[Extracted material Boundary: Start]
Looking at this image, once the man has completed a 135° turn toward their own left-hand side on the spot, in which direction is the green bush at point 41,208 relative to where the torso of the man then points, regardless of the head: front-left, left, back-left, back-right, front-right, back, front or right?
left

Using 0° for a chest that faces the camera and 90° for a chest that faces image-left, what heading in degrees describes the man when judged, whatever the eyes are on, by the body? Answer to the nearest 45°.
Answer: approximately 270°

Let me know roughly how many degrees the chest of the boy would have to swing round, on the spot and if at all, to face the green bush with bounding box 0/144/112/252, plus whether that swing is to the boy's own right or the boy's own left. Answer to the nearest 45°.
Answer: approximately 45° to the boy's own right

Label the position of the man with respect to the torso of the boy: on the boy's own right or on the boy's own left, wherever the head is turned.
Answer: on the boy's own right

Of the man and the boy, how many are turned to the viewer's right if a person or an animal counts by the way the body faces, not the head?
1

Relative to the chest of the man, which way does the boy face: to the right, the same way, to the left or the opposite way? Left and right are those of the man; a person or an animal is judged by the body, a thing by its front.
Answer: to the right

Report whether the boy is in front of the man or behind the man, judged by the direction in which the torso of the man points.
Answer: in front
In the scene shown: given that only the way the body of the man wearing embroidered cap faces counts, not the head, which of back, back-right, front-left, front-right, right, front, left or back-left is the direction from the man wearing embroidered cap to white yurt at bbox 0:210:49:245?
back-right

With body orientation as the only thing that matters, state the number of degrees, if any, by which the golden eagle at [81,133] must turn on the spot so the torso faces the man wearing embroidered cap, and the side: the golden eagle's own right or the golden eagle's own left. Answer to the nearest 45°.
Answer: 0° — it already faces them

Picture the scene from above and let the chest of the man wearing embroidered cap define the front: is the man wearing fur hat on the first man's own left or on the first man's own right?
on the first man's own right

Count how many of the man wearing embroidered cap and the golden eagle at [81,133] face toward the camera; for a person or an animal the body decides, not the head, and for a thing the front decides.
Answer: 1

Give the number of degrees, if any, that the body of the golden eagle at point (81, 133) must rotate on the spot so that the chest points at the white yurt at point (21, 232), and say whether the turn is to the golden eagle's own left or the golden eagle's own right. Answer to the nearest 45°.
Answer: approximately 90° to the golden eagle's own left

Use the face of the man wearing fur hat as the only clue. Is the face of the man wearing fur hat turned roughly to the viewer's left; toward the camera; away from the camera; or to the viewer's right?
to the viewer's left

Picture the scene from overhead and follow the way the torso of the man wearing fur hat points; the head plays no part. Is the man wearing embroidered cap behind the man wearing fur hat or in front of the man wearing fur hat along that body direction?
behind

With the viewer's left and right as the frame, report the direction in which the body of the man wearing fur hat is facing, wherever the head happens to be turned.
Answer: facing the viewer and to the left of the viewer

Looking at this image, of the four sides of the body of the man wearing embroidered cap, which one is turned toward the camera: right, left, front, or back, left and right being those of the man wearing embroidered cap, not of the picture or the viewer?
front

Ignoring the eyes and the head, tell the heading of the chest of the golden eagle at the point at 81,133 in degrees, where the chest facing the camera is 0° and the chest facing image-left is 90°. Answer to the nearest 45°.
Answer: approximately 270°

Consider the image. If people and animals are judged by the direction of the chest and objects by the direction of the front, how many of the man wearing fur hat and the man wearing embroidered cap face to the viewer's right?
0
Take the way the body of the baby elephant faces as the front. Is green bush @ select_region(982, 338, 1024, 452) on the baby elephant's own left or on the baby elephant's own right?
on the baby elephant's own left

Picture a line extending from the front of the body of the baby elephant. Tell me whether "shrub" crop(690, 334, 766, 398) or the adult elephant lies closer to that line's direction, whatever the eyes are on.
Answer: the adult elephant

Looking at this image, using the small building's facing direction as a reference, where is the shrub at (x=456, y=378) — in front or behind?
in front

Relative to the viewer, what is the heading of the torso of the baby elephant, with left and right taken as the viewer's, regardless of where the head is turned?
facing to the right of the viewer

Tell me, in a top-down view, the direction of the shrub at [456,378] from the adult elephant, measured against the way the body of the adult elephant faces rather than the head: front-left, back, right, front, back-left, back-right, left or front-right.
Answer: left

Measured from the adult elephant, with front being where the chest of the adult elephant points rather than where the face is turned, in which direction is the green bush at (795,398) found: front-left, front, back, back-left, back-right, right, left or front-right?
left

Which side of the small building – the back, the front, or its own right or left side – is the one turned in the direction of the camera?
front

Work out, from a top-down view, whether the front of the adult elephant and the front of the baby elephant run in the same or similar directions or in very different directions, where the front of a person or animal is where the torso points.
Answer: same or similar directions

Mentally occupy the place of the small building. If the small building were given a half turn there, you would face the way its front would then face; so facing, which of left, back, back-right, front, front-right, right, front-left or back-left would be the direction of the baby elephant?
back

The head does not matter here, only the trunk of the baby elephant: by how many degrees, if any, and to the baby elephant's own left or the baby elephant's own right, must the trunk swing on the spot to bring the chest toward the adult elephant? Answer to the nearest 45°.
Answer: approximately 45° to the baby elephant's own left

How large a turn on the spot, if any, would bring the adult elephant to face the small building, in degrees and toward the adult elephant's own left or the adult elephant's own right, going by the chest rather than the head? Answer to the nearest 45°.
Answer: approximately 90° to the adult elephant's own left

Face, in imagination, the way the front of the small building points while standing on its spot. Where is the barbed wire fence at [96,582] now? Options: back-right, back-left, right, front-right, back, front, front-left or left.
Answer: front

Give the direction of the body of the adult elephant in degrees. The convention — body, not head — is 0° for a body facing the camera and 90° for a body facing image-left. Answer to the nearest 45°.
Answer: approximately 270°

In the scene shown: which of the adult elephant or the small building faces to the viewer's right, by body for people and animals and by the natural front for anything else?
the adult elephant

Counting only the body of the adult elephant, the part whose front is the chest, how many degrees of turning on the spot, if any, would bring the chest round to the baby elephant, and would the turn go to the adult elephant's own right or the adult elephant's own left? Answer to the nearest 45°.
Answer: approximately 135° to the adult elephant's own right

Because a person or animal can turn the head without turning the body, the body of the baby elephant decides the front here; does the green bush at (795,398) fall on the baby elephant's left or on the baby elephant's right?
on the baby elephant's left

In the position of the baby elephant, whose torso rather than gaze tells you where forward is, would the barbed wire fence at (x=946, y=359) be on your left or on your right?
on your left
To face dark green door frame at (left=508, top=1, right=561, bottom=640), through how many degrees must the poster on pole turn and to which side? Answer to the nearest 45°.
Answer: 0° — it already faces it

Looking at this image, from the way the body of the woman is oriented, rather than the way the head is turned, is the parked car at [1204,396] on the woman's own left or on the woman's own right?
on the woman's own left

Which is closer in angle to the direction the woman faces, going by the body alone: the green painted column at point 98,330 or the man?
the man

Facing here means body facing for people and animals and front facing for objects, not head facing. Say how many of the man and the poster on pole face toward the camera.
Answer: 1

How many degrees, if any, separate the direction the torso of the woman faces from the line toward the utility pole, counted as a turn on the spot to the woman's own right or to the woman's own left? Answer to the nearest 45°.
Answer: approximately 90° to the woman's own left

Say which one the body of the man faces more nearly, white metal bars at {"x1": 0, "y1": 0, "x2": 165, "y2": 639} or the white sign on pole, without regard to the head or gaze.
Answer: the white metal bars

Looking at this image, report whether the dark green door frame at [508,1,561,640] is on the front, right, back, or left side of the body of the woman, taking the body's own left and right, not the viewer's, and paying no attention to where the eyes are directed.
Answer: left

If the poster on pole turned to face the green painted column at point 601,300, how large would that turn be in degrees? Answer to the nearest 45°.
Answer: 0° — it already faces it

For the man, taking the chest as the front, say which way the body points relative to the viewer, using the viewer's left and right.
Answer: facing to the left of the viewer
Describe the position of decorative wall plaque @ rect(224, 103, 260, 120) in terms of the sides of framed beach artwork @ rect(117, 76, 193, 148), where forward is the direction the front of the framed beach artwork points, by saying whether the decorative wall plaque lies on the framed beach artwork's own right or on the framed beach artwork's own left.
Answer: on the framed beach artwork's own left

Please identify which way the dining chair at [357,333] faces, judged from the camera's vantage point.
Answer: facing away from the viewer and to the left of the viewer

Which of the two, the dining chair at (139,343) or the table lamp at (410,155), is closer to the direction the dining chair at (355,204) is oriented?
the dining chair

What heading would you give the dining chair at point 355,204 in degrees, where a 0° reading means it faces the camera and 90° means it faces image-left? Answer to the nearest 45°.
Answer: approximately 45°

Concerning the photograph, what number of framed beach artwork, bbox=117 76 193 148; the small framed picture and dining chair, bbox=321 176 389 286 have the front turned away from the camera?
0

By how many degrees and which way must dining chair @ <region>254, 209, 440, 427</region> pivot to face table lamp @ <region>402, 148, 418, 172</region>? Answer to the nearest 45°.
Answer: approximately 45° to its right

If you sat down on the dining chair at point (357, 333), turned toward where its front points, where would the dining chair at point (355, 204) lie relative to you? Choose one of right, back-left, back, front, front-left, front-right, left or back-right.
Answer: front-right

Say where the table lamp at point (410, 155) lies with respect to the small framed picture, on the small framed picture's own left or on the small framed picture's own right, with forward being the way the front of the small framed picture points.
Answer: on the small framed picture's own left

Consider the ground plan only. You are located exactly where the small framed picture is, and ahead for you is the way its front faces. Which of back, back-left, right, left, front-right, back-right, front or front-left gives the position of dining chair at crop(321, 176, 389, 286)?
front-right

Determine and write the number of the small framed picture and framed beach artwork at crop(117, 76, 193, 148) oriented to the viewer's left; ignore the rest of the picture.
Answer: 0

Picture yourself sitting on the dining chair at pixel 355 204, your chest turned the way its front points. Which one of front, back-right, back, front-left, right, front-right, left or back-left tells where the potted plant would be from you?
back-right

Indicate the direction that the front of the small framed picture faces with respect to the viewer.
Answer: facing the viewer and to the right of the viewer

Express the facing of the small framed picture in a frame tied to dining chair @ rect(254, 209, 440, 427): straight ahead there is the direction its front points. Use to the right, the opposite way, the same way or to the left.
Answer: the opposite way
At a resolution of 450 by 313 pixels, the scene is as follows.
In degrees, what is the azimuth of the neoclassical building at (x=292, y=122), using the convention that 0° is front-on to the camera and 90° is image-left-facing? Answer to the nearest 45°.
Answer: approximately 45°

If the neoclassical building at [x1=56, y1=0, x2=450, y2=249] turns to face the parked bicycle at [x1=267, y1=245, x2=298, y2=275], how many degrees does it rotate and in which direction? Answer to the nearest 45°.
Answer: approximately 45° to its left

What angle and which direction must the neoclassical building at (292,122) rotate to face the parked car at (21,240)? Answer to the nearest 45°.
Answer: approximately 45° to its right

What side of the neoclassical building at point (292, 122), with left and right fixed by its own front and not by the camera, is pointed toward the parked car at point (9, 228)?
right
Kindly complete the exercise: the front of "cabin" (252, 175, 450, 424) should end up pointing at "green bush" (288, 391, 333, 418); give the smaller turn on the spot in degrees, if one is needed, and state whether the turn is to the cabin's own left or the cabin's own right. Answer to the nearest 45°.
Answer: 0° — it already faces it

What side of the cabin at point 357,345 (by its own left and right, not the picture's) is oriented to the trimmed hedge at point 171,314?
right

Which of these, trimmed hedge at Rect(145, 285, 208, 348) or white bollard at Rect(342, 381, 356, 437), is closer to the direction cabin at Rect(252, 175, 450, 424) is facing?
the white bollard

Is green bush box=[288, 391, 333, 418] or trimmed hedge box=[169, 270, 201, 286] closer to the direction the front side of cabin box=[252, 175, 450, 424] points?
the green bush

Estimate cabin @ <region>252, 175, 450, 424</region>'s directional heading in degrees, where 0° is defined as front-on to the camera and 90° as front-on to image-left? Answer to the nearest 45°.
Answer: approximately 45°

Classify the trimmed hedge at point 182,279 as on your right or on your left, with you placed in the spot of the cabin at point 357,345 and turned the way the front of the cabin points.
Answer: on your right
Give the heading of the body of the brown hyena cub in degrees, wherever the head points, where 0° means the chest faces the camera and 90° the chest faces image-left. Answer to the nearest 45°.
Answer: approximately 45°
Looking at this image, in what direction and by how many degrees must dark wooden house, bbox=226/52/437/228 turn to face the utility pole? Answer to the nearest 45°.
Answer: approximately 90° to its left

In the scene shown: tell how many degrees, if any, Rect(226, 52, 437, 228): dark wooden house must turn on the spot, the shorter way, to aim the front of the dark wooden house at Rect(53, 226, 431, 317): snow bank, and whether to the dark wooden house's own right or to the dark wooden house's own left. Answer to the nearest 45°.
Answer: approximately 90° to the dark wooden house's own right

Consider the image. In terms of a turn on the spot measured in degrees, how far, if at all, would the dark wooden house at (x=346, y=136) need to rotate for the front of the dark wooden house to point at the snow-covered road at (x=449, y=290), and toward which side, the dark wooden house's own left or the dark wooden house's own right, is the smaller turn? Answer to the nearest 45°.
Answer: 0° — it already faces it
[Extracted material Boundary: End]
Only the lines from the line with "Estimate cabin @" to the final line of the entries are to be returned, each exactly as written, both ends included.

• Exercise response:
Estimate cabin @ <region>252, 175, 450, 424</region>'s directional heading in degrees, where 0° is defined as front-on to the camera and 90° as front-on to image-left? Answer to the nearest 45°.
Answer: approximately 45°

Classify the trimmed hedge at point 182,279 as on your right or on your left, with you placed in the spot of the cabin at point 357,345 and turned the way the front of the cabin points.
Answer: on your right
Give the heading of the body of the brown hyena cub in degrees, wherever the head points, where 0° means the chest faces the camera and 90° the chest faces image-left. Answer to the nearest 45°.
Answer: approximately 45°
Looking at this image, in what direction and by how many degrees must dark wooden house, bbox=226/52/437/228 turn to face the utility pole? Answer to the nearest 45°.
Answer: approximately 90° to its left

In the scene shown: tell how many degrees, if any, Rect(226, 52, 437, 228): dark wooden house must turn on the spot, the shorter way, to aim the front of the dark wooden house at Rect(53, 226, 431, 317): snow bank, and whether to the dark wooden house's own right or to the dark wooden house's own left. Answer to the nearest 45°.
Answer: approximately 90° to the dark wooden house's own right

Consider the image. In terms of a turn on the spot measured in degrees, how far, if at all, would the dark wooden house at (x=346, y=136) need to rotate for the front of the dark wooden house to point at the snow-covered road at (x=449, y=290), and toward which side, the dark wooden house's own left or the dark wooden house's own right, is the smaller turn? Answer to the nearest 45°.
Answer: 0° — it already faces it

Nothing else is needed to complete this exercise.